National Chocolate Day at DŌ
National Chocolate Day is coming up on October 28 and naturally, we can't wait! Chocolate plays a huge role on our menu at the shop. I mean, what would chocolate chip cookie dough be without it??
This year, we're celebrating National Chocolate Day with free chocolate toppings on any scoop of dough or ice cream at our flagship shop. Oreos, chocolate chips, Hershey's Bars, dark chocolate chips, it's all game on Sunday, October 28. We hope to see you here!
Anyone who has ever taken a baking class at DŌ knows that I spend my baking money on two things: quality chocolate and quality vanilla.
But what actually makes chocolate high quality?!
The quality of chocolate comes down to one major thing: the proportion of cocoa solids and cocoa butter to other ingredients. "Cocoa solids" sounds like a fancy confectioner's term, but really, it just means cocoa powder. Cocoa powder consists of almost 100 percent cocoa solids, which is why just a few tablespoons can give a whole batch of cookies chocolate flavor. The more cocoa powder in solid chocolate, the more complex and noticeable the flavor.

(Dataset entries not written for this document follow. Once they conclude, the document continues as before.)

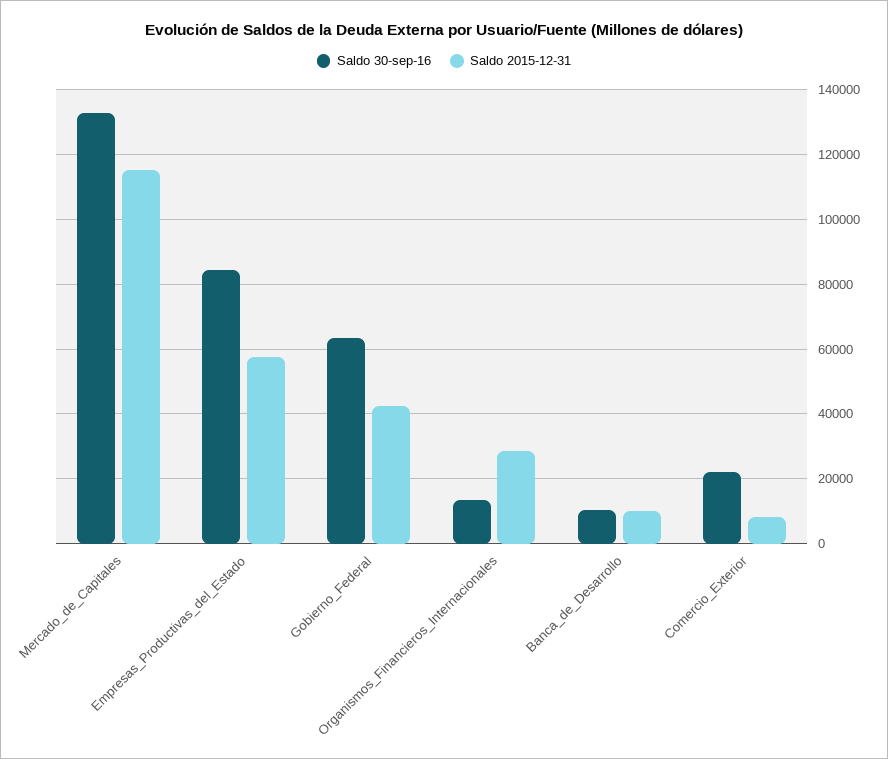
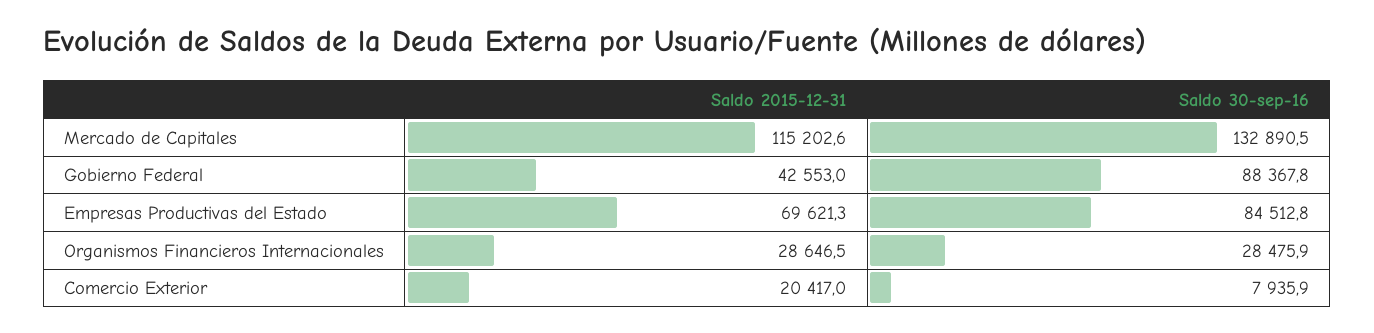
Saldo 2015-12-31, Empresas_Productivas_del_Estado: 58000 -> 69621.3
Saldo 30-sep-16, Gobierno_Federal: 64000 -> 88367.8
Saldo 30-sep-16, Organismos_Financieros_Internacionales: 14000 -> 28475.9
Saldo 30-sep-16, Banca_de_Desarrollo: 10000 -> none
Saldo 2015-12-31, Banca_de_Desarrollo: 10000 -> none
Saldo 30-sep-16, Comercio_Exterior: 22000 -> 7935.9
Saldo 2015-12-31, Comercio_Exterior: 8000 -> 20417

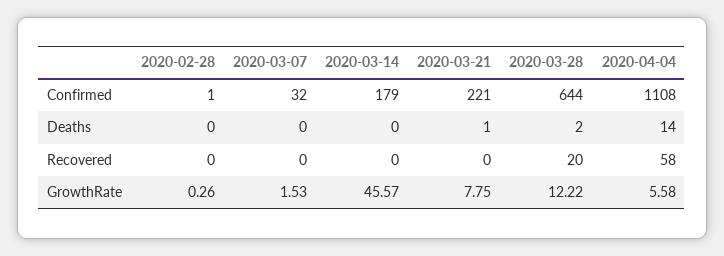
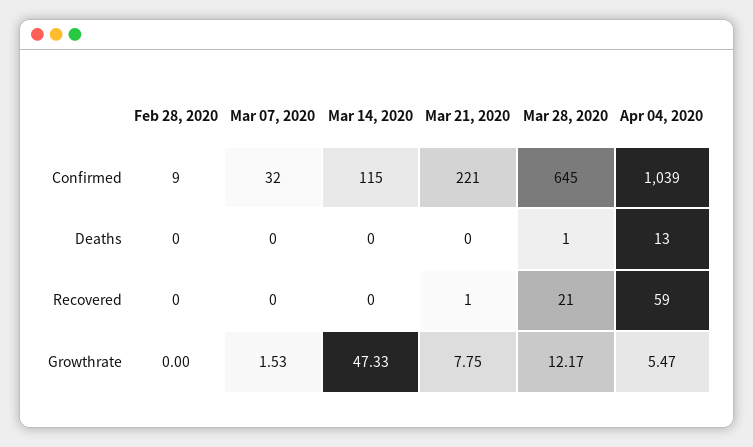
2020-02-28, Confirmed: 1 -> 9
2020-03-14, Confirmed: 179 -> 115
2020-03-28, Confirmed: 644 -> 645
2020-04-04, Confirmed: 1108 -> 1039
2020-03-21, Deaths: 1 -> 0
2020-03-28, Deaths: 2 -> 1
2020-04-04, Deaths: 14 -> 13
2020-03-21, Recovered: 0 -> 1
2020-03-28, Recovered: 20 -> 21
2020-04-04, Recovered: 58 -> 59
2020-02-28, GrowthRate: 0.26 -> 0
2020-03-14, GrowthRate: 45.57 -> 47.33
2020-03-28, GrowthRate: 12.22 -> 12.17
2020-04-04, GrowthRate: 5.58 -> 5.47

In lower quality chocolates, cocoa butter may be substituted for vegetable oil or another neutral-flavored oil. This means the depth and "chocolate-ness" of cocoa butter is totally lost in these lower quality bars. Therefore, the flavor can be overpowered by sugar and other ingredients in the cookie. No good for chocolate lovers!
So, before you bake a batch of my go-to chocolate chip cookies hunt down some quality semi-sweet chocolate chips, it will make all the difference!